The answer turned out to be another example of the market power (and user peril) of large enterprise software vendors, as compared to the customer focused best-of-breed mentality that Ariaal embodies. Due to a corporate license agreement, Internet Explorer was the default web browser for all users at our client, despite the fact that for much of the last decade, “Internet Explorer was brimming with security issues, criticized for using third-party technology, suffered from a lack of development tools for debugging, was slow to update, experienced slow performance, and was crawling with software bugs”. A modern web browser (Chrome) was supported by corporate IT, but the default setting meant that roughly half of this client’s users were on IE for their everyday web use. Our application users at the client, whose usage profile we were already very familiar with, were experienced and technically savvy enough to take the time and override default settings.

A fantastic flexbox reference from Phil Walton provided the rosetta stone.

Needless to say, we jumped on the IE issue for our client and were fortunate enough to quickly find code changes that didn’t degrade the user experience for anyone else. A fantastic flexbox reference from Phil Walton provided the rosetta stone. Thankfully nothing else broke in the process, and we learned some valuable lessons along the way. And setting aside all the anti-IE snark for a moment, we should keep things in perspective and acknowledge that Microsoft has definitely lifted its game in the Satya Nadella era.

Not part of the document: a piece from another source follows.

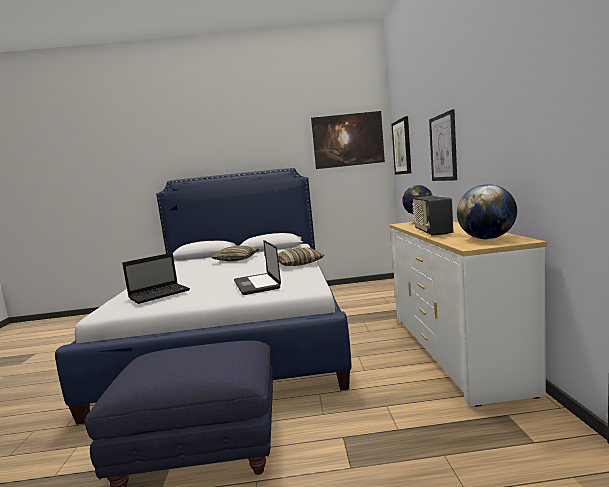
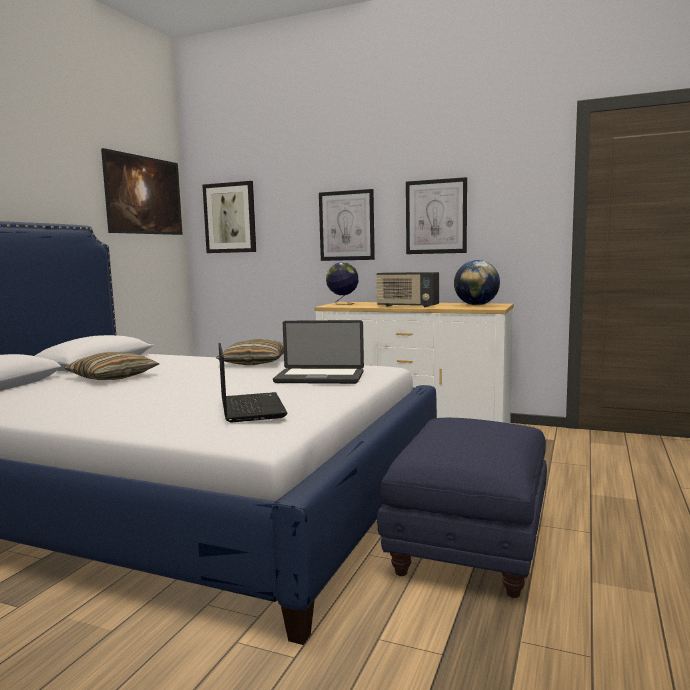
camera: 65 degrees left, 0 degrees up
none -> picture [406,177,467,254]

Every application and every user is important.

For a best-of-breed vendor like Ariaal, every application and every user is important. Should our company ever sell a product as kludgy and non-compliant as Internet Explorer 11 circa 2018, please do publicly call us out on it. Ariaal’s whole mission is to be an antidote to underwhelming enterprise software products, so the Internet Explorer issue resonates strongly with us. Like everyone else who has developed a web site in the last decade, we hope that Internet Explorer will stay in the ground this time.